COL_LOC = "location_id"
COL_CUST = "customer_id"
COL_DEMAND = "demand"


In [5]:
# ==== 2. Reproducibility helpers =============================================
def set_seeds(seed: int = SEED) -> None:
    """Set seeds for reproducible runs."""
    np.random.seed(seed)
    tf.random.set_seed(seed)

In [6]:
# ==== 3. Data generation (SCM-like structure) ================================
def generate_scm_orders(
    n_days: int,
    n_skus: int,
    n_locations: int,
    n_customers: int,
) -> pd.DataFrame:
    """
    Create a synthetic dataset that mimics supply-chain demand drivers:
    - Multi-entity hierarchy: SKU x Location x Customer
    - Calendar seasonality + weekly patterns
    - Promotions/events (semi-structured "event-like" shocks)
    - Lead/lag effects (demand depends on past demand)
    """
    dates = pd.date_range("2024-01-01", periods=n_days, freq="D")

    # Build the Cartesian product: each day has many entity combinations.
    # This is common in SCM: millions of rows across SKU–Location–Customer–Day.
    grid = pd.MultiIndex.from_product(
        [dates, range(n_skus), range(n_locations), range(n_customers)],
        names=[COL_DATE, COL_SKU, COL_LOC, COL_CUST],
    ).to_frame(index=False)

    # Entity “strengths” (nonlinear + heterogenous effects)
    sku_base = np.random.lognormal(mean=2.0, sigma=0.4, size=n_skus)
    loc_factor = np.random.uniform(0.7, 1.3, size=n_locations)

○ ○ ○ ○

WRITTEN TASKS -
#1 In the notebook excerpt, what range of values does the code draw loc_factor from?
#2 Reproduce everything in the notebook excerpt from "# This is common" down to "np.random.uniform(0.7, 1.3, size=n_locations)".

SOURCE MATERIAL -
○ ○ ○ ○

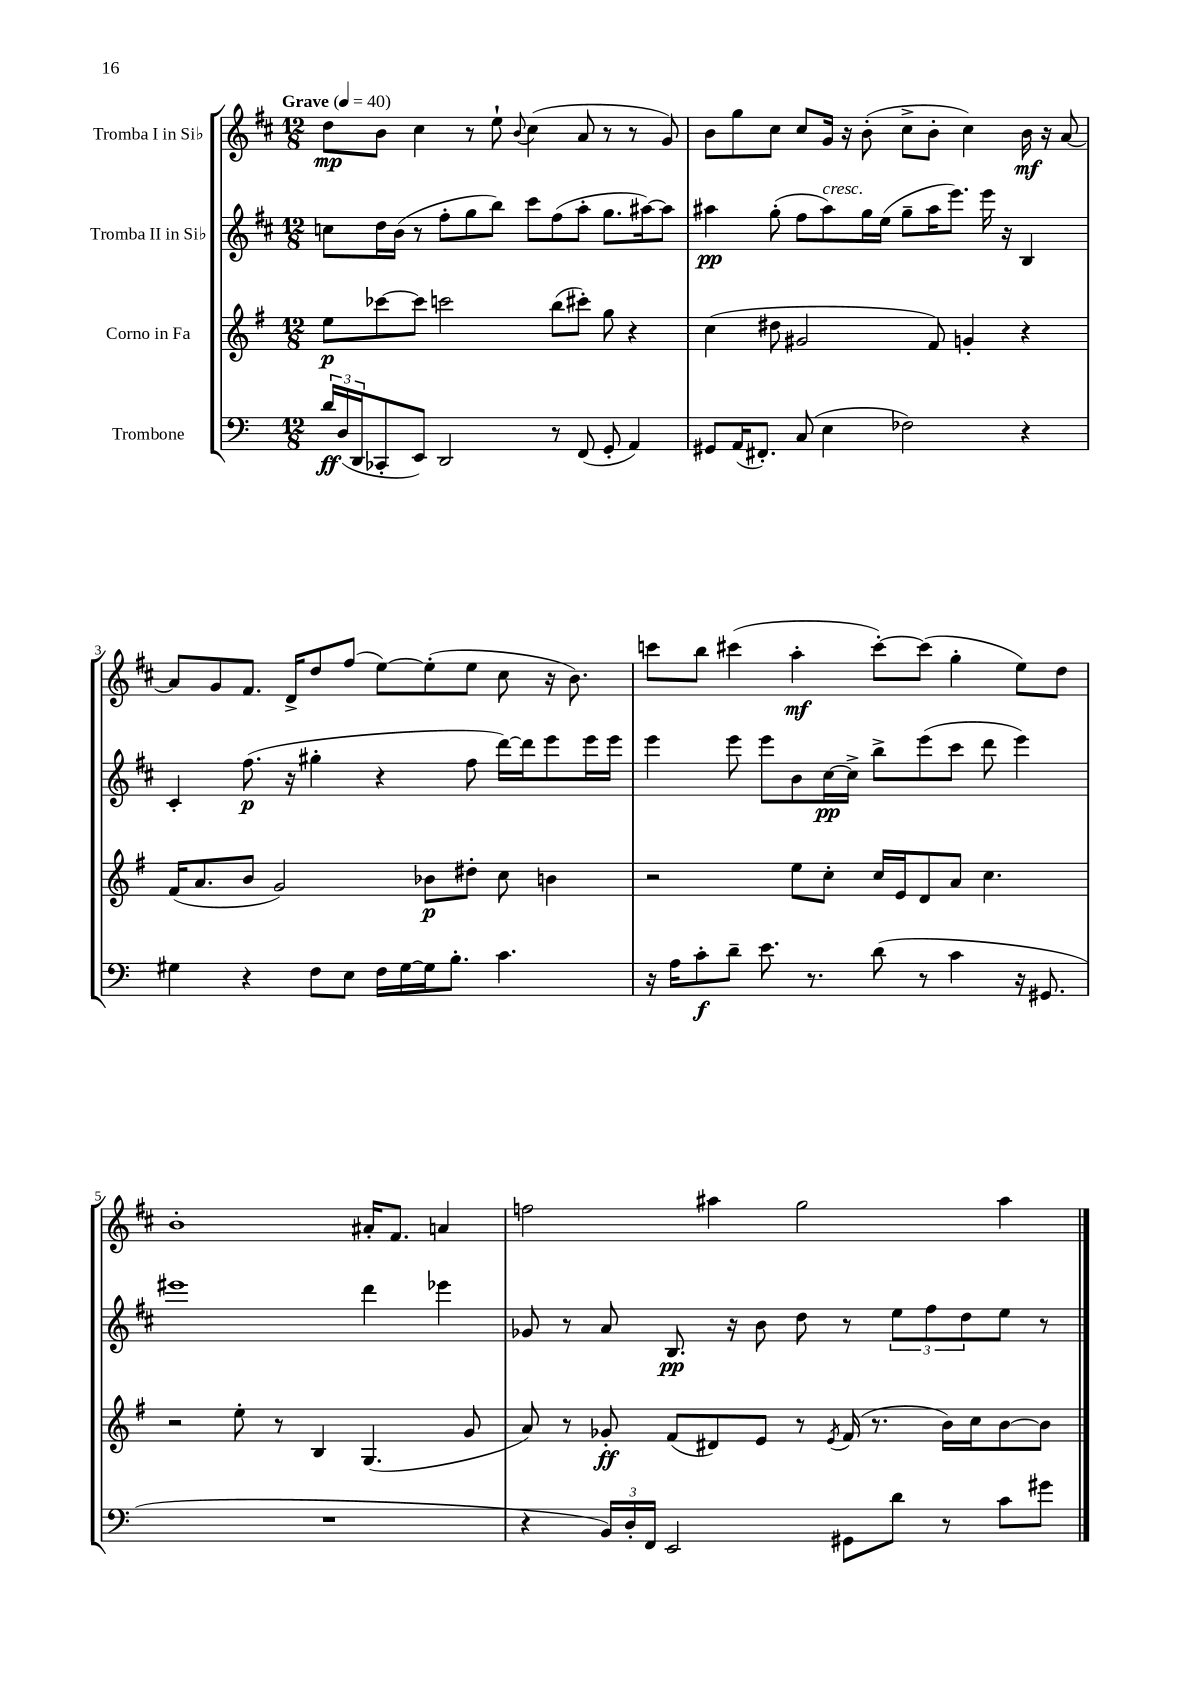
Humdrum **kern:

○ ○ ○ ○

ANSWER SET -
#1 A uniform distribution from 0.7 to 1.3.

#2
# This is common in SCM: millions of rows across SKU–Location–Customer–Day.
    grid = pd.MultiIndex.from_product(
        [dates, range(n_skus), range(n_locations), range(n_customers)],
        names=[COL_DATE, COL_SKU, COL_LOC, COL_CUST],
    ).to_frame(index=False)

    # Entity “strengths” (nonlinear + heterogenous effects)
    sku_base = np.random.lognormal(mean=2.0, sigma=0.4, size=n_skus)
    loc_factor = np.random.uniform(0.7, 1.3, size=n_locations)